At the beginning of this week, Meta landed in hot water to use an experimental, unlawful version of his 4 Maverick model to achieve a high score in a crowd reference point, LM Arena. The incident led LM Arena maintained to apologize, change their policies, and mark Maverick un moded, vanilla.
It turns out, it is not very competitive.
Maverick un modified, “Llama-4-Maverick-17b-128e-INSTRUCT”, ranked under models including GPT-4o to Openai, Sonet Claude 3.5 Anthropic, and Google Gemini 1.5 Pro since Friday. Many of these models are several months.

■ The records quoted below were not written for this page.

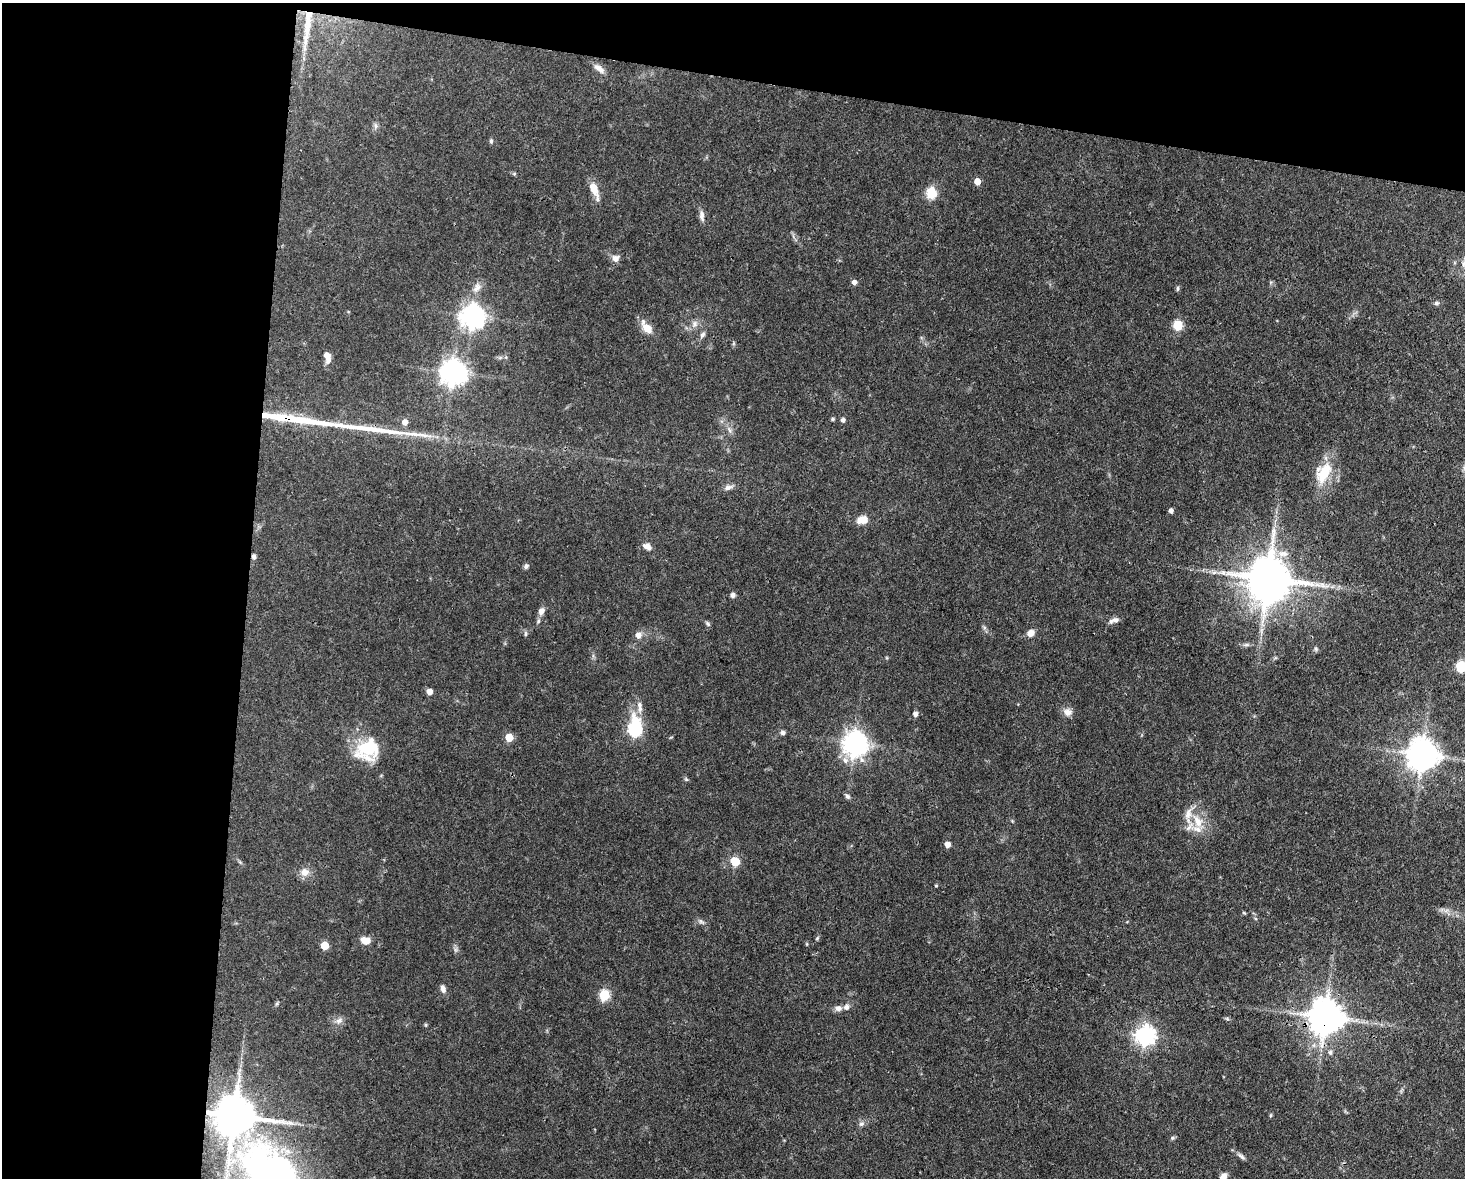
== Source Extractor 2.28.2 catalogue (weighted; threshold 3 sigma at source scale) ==
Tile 1 of 3 x 4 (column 1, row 1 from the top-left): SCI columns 225-1687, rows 3529-4704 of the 4725 x 4704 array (HDU 1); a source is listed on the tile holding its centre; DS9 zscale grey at full resolution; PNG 1467 x 1180 px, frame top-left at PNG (2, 3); no overlay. Shown black and unused: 24% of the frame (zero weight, under 3 of 4 exposures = <1% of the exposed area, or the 3 px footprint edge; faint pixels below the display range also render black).
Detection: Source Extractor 2.28.2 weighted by HDU 2 'WHT'; one run over the whole footprint, this tile lists its part. Background 0.0737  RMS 0.004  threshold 0.0182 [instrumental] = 3 sigma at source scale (4.5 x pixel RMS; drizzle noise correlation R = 1.50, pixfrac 1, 0.05/0.05 arcsec/px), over >= 5 px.
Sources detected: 90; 1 inside a brighter object's white glare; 3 long thin detections or spike segments (spike, bleed or trail) — not listed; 5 inside a brighter listed object's ellipse — not listed separately; the other 81 listed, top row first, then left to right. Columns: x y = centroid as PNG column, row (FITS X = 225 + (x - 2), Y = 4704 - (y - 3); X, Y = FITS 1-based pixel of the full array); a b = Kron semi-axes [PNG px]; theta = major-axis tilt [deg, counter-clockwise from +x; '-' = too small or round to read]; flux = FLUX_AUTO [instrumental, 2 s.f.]
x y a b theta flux
599 68 16 7 -37 2.7
376 126 8 5 -74 1.1
491 141 6 4 -90 0.72
514 174 6 4 19 0.44
977 181 5 4 - 5.5
594 190 19 7 -68 5.6
931 193 14 12 -86 6.5
702 216 15 6 -83 2
615 258 9 9 - 2.2
854 282 5 5 - 1.7
477 288 15 9 45 3.1
1177 289 8 4 89 0.6
1436 303 7 5 0 0.89
473 316 8 8 - 330
694 324 9 8 - 2
1178 325 6 5 - 23
647 328 16 9 -50 5.5
702 335 10 6 51 1.2
327 356 11 6 -76 4.1
453 372 8 8 - 410
281 418 35 6 -8 23
833 419 4 4 - 0.73
843 420 5 5 - 1.2
405 422 5 5 - 2.6
729 430 7 4 -70 0.95
1324 473 27 16 62 14
728 487 12 6 21 1.7
1171 511 4 4 - 1.6
863 520 12 9 15 4.8
647 546 10 7 -29 2.3
254 556 7 5 -83 1
526 566 7 6 - 1
1268 579 13 10 0 1700
1323 585 9 6 -37 1.7
733 595 6 6 - 1.1
541 611 9 6 56 2.4
1114 620 14 6 19 1.9
538 621 6 5 - 0.72
708 623 7 5 -51 0.82
1031 633 7 6 - 3.4
525 634 8 4 -83 0.69
638 635 8 7 - 2.1
1246 645 7 4 1 0.82
1316 649 6 5 - 0.69
1461 666 6 5 - 28
429 692 5 5 - 3.1
640 705 10 8 -88 2
1068 712 12 10 -7 2.6
915 714 6 5 - 1.4
635 729 9 6 89 62
783 733 6 5 - 1.1
509 737 5 5 - 9.1
855 743 8 8 - 340
367 749 33 26 41 17
1422 755 9 9 - 730
686 779 6 4 -19 0.55
847 796 7 5 -32 0.9
1198 821 20 12 -62 7.8
947 844 5 5 - 3.4
735 861 6 5 - 14
305 872 11 11 - 3.4
936 886 4 3 - 0.42
1244 913 6 3 -19 0.39
701 922 7 4 -19 0.88
817 938 6 4 46 0.54
365 940 10 7 -17 5
325 946 5 5 - 10
443 989 10 6 -75 1.8
604 995 6 5 - 30
838 1008 9 7 2 1.9
1325 1017 10 10 - 990
339 1021 11 7 25 1.9
1145 1035 7 7 - 190
1330 1052 7 5 -76 0.99
1271 1115 5 3 - 0.46
234 1116 12 11 - 1600
861 1124 6 6 - 1
1172 1138 6 5 - 0.67
1241 1156 14 5 -40 1.5
270 1172 87 50 -44 150
1223 1176 8 6 37 2.5
Overlapping masked pixels (flux is a lower limit): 4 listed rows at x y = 281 418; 254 556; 1325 1017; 234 1116
Isophote crosses this tile's border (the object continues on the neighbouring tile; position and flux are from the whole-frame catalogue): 3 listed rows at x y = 1461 666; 270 1172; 1223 1176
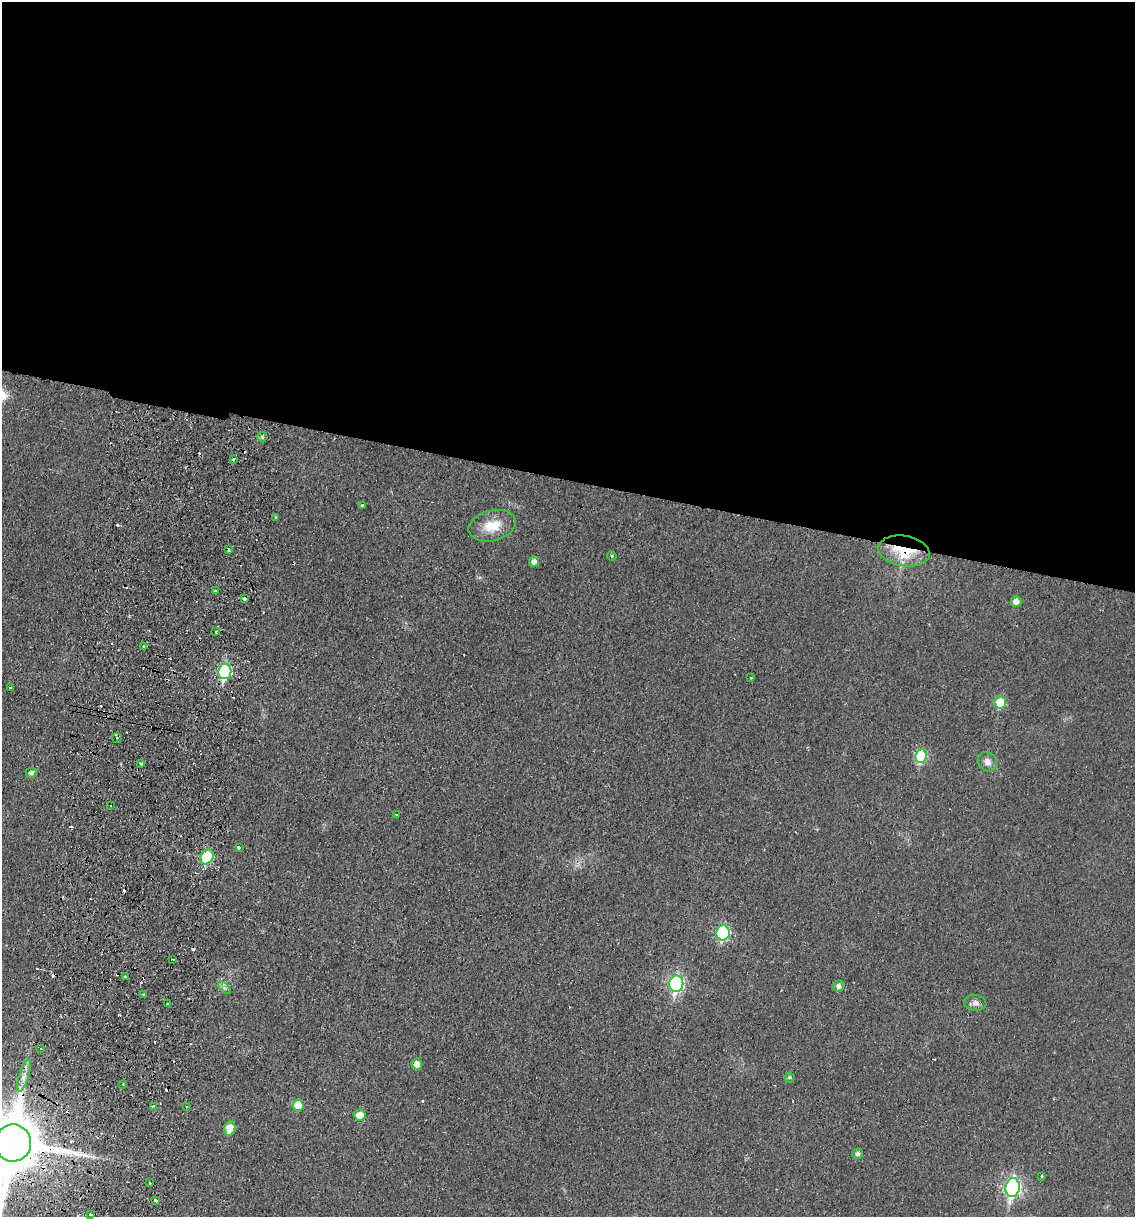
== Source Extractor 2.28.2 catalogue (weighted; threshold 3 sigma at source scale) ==
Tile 3 of 4 x 4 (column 3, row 1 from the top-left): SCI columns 2561-3693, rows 3659-4873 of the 5004 x 4890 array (HDU 1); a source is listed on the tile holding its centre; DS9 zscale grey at full resolution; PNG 1137 x 1219 px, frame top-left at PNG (2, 2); each listed source drawn as its Kron ellipse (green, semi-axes under 4 px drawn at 4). Shown black and unused: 40% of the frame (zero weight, under 2 of 3 exposures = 3% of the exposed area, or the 3 px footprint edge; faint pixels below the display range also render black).
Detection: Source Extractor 2.28.2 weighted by HDU 2 'WHT'; one run over the whole footprint, this tile lists its part. Background 0.0214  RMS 0.0047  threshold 0.0212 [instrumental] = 3 sigma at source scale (4.5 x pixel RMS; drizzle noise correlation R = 1.50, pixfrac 1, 0.05/0.05 arcsec/px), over >= 5 px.
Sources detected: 75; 22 cosmic-ray / hot-pixel residue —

Llama 4 release version has been added to lmerena after it was revealed that they cheated, but you probably didn’t see it because you have to move down to the 32nd place, which is where the ranks are Pic.twitter.com/a0bxkdx4lx
– p: ɡsn (@pigeon__s) April 11, 2025
Why poor performance? Meta Experimental Maverick, Llama-4-Maverick-03-26-Experimental, was “Optimized for Conversation”, the company explained in a table published last Saturday. These optimizations significantly played well with the LM Arena, which has human evaluators to compare the results of the models and choose which they prefer.
As we have written before, for various reasons, the LM Arena has never been the most reliable measure of the performance of a model. However, adapting a model to a landmark – besides being misleading – makes it challenging for developers to predict exactly how well the model will perform in different contexts.
In a statement, a Meta spokesman told Techcrunch that Meta experimented with “all kinds of custom variants”.
“” Llama-4-Maverick-03-26-Experimental “is an optimized version of the conversation we experimented with with what it performs well in Lmarena,” the spokesman said. “We have now released our open source version and we will see how developers personalize Llama 4 for their use cases. We are excited to see what they will build and we look forward to their continuous reactions.”